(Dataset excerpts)

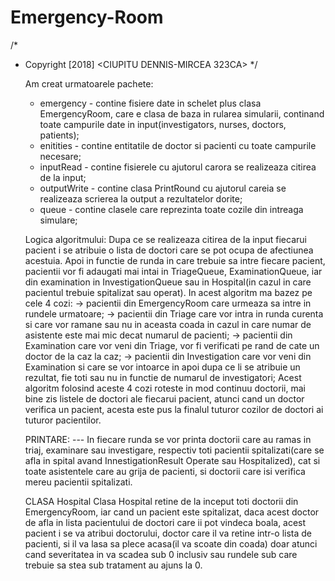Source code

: # Emergency-Room

/*
 *  Copyright [2018] <CIUPITU DENNIS-MIRCEA 323CA>
 */

	Am creat urmatoarele pachete:
	- emergency - contine fisiere date in schelet plus clasa EmergencyRoom,
	care e clasa de baza in rularea simularii, continand toate campurile date
	in input(investigators, nurses, doctors, patients);
	- enitities - contine entitatile de doctor si pacienti cu toate campurile
	necesare;
	- inputRead - contine fisierele cu ajutorul carora se realizeaza citirea
	de la input;
	- outputWrite - contine clasa PrintRound cu ajutorul careia se realizeaza
	scrierea la output a rezultatelor dorite;
	- queue - contine clasele care reprezinta toate cozile din intreaga
	simulare;
	
	Logica algoritmului:
		Dupa ce se realizeaza citirea de la input fiecarui pacient i se
	atribuie o lista de doctori care se pot ocupa de afectiunea acestuia. Apoi
	in functie de runda in care trebuie sa intre fiecare pacient, pacientii vor
	fi adaugati mai intai in TriageQueue, ExaminationQueue, iar din examination
	in InvestigationQueue sau in Hospital(in cazul in care pacientul trebuie
	spitalizat sau operat).
		In acest algoritm ma bazez pe cele 4 cozi:
			-> pacientii din EmergencyRoom care urmeaza sa intre in rundele
			 urmatoare;
			-> pacientii din Triage care vor intra in runda curenta si care
			vor ramane sau nu in aceasta coada in cazul in care numar de
			asistente este mai mic decat numarul de pacienti;
			-> pacientii din Examination care vor veni din Triage, vor fi
			verificati pe rand de cate un doctor de la caz la caz;
			-> pacientii din Investigation care vor veni din Examination
			si care se vor intoarce in apoi dupa ce li se atribuie un
			rezultat, fie toti sau nu in functie de numarul de investigatori;
		Acest algoritm folosind aceste 4 cozi roteste in mod continuu doctorii,
	mai bine zis listele de doctori ale fiecarui pacient, atunci cand un doctor
	verifica un pacient, acesta este pus la finalul tuturor cozilor de doctori
	ai tuturor pacientilor.
	
	PRINTARE: ---
		In fiecare runda se vor printa doctorii care au ramas in triaj,
	examinare sau investigare, respectiv toti pacientii spitalizati(care se
	afla in spital avand InnestigationResult Operate sau Hospitalized), cat si
	toate asistentele care au grija de pacienti, si doctorii care isi verifica
	mereu pacientii spitalizati.

	CLASA Hospital
		Clasa Hospital retine de la inceput toti doctorii din EmergencyRoom,
	iar cand un pacient este spitalizat, daca acest doctor de afla in lista
	pacientului de doctori care ii pot vindeca boala, acest pacient i se va
	atribui doctorului, doctor care il va retine intr-o lista de pacienti,
	si il va lasa sa plece acasa(il va scoate din coada) doar atunci cand
	severitatea in va scadea sub 0 inclusiv sau rundele sub care trebuie sa
	stea sub tratament au ajuns la 0.
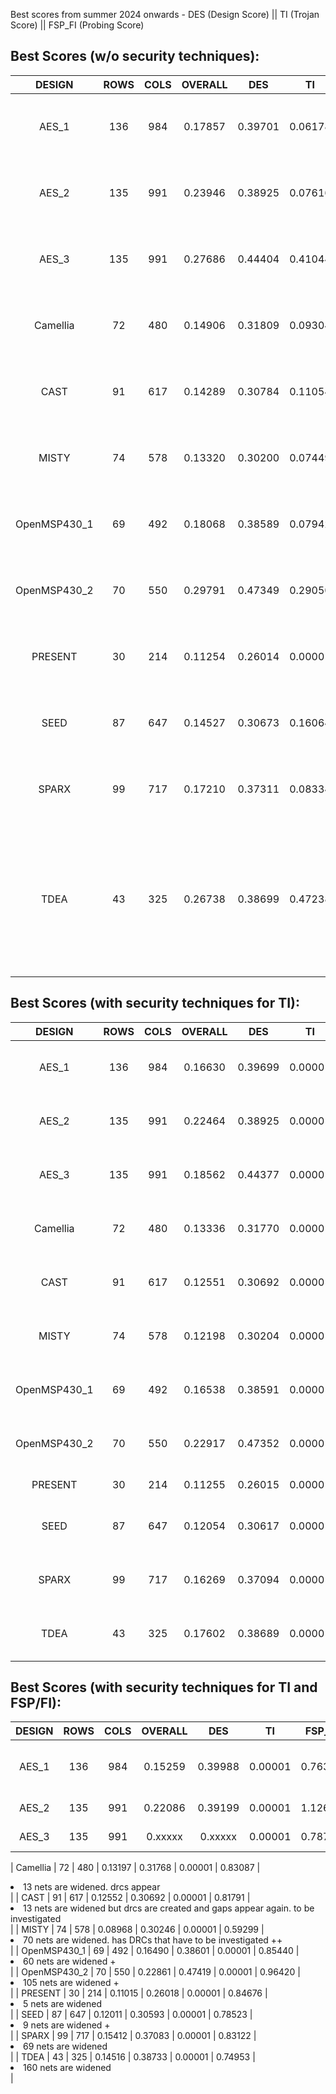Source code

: Best scores from summer 2024 onwards - DES (Design Score) || TI (Trojan Score) || FSP_FI (Probing Score)

## Best Scores (w/o security techniques):
| DESIGN | ROWS | COLS | OVERALL | DES | TI | FSP_FI | Comments |
| :---: | :---: | :---: | :---: | :---: | :---: | :---: | --- |
| AES_1	| 136 | 984 | 0.17857 | 0.39701 | 0.06178 | 0.83782 | <li>density is 95.79%</li> <li>has 1 vulnerable region</li> | 
| AES_2	| 135 | 991 | 0.23946 | 0.38925 | 0.07616 | 1.15423 | <li>density is 95.80%</li> <li>has 3 vulnerable regions</li> |
| AES_3	| 135 | 991 | 0.27686 | 0.44404 | 0.41044 | 0.83657 | <li>density is 95.77%</li> <li>has 1 vulnerable region</li>|
| Camellia | 72 | 480 | 0.14906 | 0.31809 | 0.09304 | 0.84419 | <li>density is 96.21%</li> <li>has 2 vulnerable regions</li>|
| CAST | 91 | 617 | 0.14289 | 0.30784 | 0.11054 | 0.81784 | <li>density is 94.34%</li> <li>has 3 vulnerable regions</li> |
| MISTY	| 74 | 578 | 0.13320 | 0.30200 | 0.07449 | 0.80767 | <li>density is 95.54%</li> <li>has 4 vulnerable regions </li> |
| OpenMSP430_1| 69 | 492 | 0.18068 | 0.38589 | 0.07942 | 0.85700 | <li>density is 95.91%</li> <li> has 3 vulnerable regions</li> |
| OpenMSP430_2 | 70 | 550 | 0.29791 | 0.47349 | 0.29050 | 0.96786 | <li>density is 94.24%</li> <li>has 3 vulnerable regions</li>|
| PRESENT | 30 | 214 | 0.11254 | 0.26014 | 0.00001 | 0.86526 |  <li>density is 97.26% </li> <li> has 0 vulnerable regions</li> |
| SEED | 87 | 647 | 0.14527 | 0.30673 | 0.16064 | 0.78656 | <li>density is 94.29%</li> <li>has 5 vulnerable regions </li> |
| SPARX	| 99 | 717 | 0.17210 | 0.37311 | 0.08334 | 0.83921 | <li>density is 97.71% </li> <li>has 9 vulnerable regions </li> |
| TDEA |  43  | 325 | 0.26738 | 0.38699 | 0.47238 | 0.90946 | <li>density is 94.98%</li>  <li>this design is very tricky, several floorplan configurations lead to DRCs. 42r/325c gives better result w/ 1 DRC </li>|



## Best Scores (with security techniques for TI):
| DESIGN | ROWS | COLS | OVERALL | DES | TI | FSP_FI | Comments |
| :---: | :---: | :---: | :---: | :---: | :---: | :---: | --- |
| AES_1	| 136 | 984 | 0.16630 | 0.39699 | 0.00001 | 0.83780 | <li>requires 1H0V nudges on 2 cells</li> | 
| AES_2	| 135 | 991 | 0.22464 | 0.38925 | 0.00001 | 1.15423 | <li>requires 2H0V nudges on 6 cells +</li>|
| AES_3	| 135 | 991 | 0.18562 | 0.44377 | 0.00001 | 0.83657 | <li>requires 2H0V nudges on 2 cells </li>|
| Camellia | 72 | 480 | 0.13336 | 0.31770 | 0.00001 | 0.83956 | <li> requires 13H0V nudges on 5 cells </li> |
| CAST | 91 | 617 | 0.12551 | 0.30692 | 0.00001 | 0.81788 | <li>requires 10H0V nudges on 8 cells +</li> |
| MISTY	| 74 | 578 | 0.12198 | 0.30204 | 0.00001 | 0.80768 | <li>requires 20H0V nudges on 12 cells +</li> |
| OpenMSP430_1 | 69 | 492 | 0.16538 | 0.38591 | 0.00001 | 0.85709 | <li>requires 8H0V nudges on 5 cells </li> |
| OpenMSP430_2 | 70 | 550 | 0.22917 | 0.47352 | 0.00001 | 0.96796 | <li>requires 4H0V nudges on 5 cells </li> |
| PRESENT | 30 | 214 | 0.11255 | 0.26015 | 0.00001 | 0.86526 |  <li>nothing to do</li> |
| SEED | 87 | 647 | 0.12054 | 0.30617 | 0.00001 | 0.78741 | <li>requires 59H4V nudges on 39 cells +</li> |
| SPARX	| 99 | 717 | 0.16269 | 0.37094 | 0.00001 | 0.87717 | <li>requires 66H6V nudges on 61 cells </li> |
| TDEA | 43 | 325 | 0.17602 | 0.38689 | 0.00001 | 0.90994 | <li>requires 5H0V nudges on 5 cells  </li>|

## Best Scores (with security techniques for TI and FSP/FI):
| DESIGN | ROWS | COLS | OVERALL | DES | TI | FSP_FI | Comments |
| :---: | :---: | :---: | :---: | :---: | :---: | :---: | --- |
| AES_1	| 136 | 984 | 0.15259 | 0.39988 | 0.00001 | 0.76316 | <li>after 50 rounds of A. 157 nets NDRd</li> | 
| AES_2	| 135 | 991 | 0.22086 | 0.39199 | 0.00001 | 1.12685 | <li>needs better strat</li>|
| AES_3	| 135 | 991 | 0.xxxxx | 0.xxxxx | 0.00001 | 0.78785 | <li>needs better strat </li>|

| Camellia | 72 | 480 | 0.13197 | 0.31768 | 0.00001 | 0.83087 | <li>13 nets are widened. drcs appear  </li> |
| CAST | 91 | 617 | 0.12552 | 0.30692 | 0.00001 | 0.81791 | <li>13 nets are widened but drcs are created and gaps appear again. to be investigated</li> |
| MISTY	| 74 | 578 | 0.08968 | 0.30246 | 0.00001 | 0.59299 | <li>70 nets are widened. has DRCs that have to be investigated ++</li> |
| OpenMSP430_1 | 69 | 492 | 0.16490 | 0.38601 | 0.00001 | 0.85440 | <li>60 nets are widened + </li> |
| OpenMSP430_2 | 70 | 550 | 0.22861 | 0.47419 | 0.00001 | 0.96420 | <li>105 nets are widened +</li> |
| PRESENT | 30 | 214 | 0.11015 | 0.26018 | 0.00001 | 0.84676 |  <li>5 nets are widened</li> |
| SEED | 87 | 647 | 0.12011 | 0.30593 | 0.00001 | 0.78523 | <li>9 nets are widened +</li> |
| SPARX	| 99 | 717 | 0.15412 | 0.37083 | 0.00001 | 0.83122 | <li>69 nets are widened </li> |
| TDEA | 43 | 325 | 0.14516 | 0.38733 | 0.00001 | 0.74953 | <li>160 nets are widened </li>|


<br />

EXERCISE REQUIREMENTS: Reproduce exactly the lines from the one with "<li>105 nets are widened +</li> |" through the end of the entries above, both ends included.

REPLY TO THE EXERCISE:
| OpenMSP430_2 | 70 | 550 | 0.22861 | 0.47419 | 0.00001 | 0.96420 | <li>105 nets are widened +</li> |
| PRESENT | 30 | 214 | 0.11015 | 0.26018 | 0.00001 | 0.84676 |  <li>5 nets are widened</li> |
| SEED | 87 | 647 | 0.12011 | 0.30593 | 0.00001 | 0.78523 | <li>9 nets are widened +</li> |
| SPARX	| 99 | 717 | 0.15412 | 0.37083 | 0.00001 | 0.83122 | <li>69 nets are widened </li> |
| TDEA | 43 | 325 | 0.14516 | 0.38733 | 0.00001 | 0.74953 | <li>160 nets are widened </li>|


<br />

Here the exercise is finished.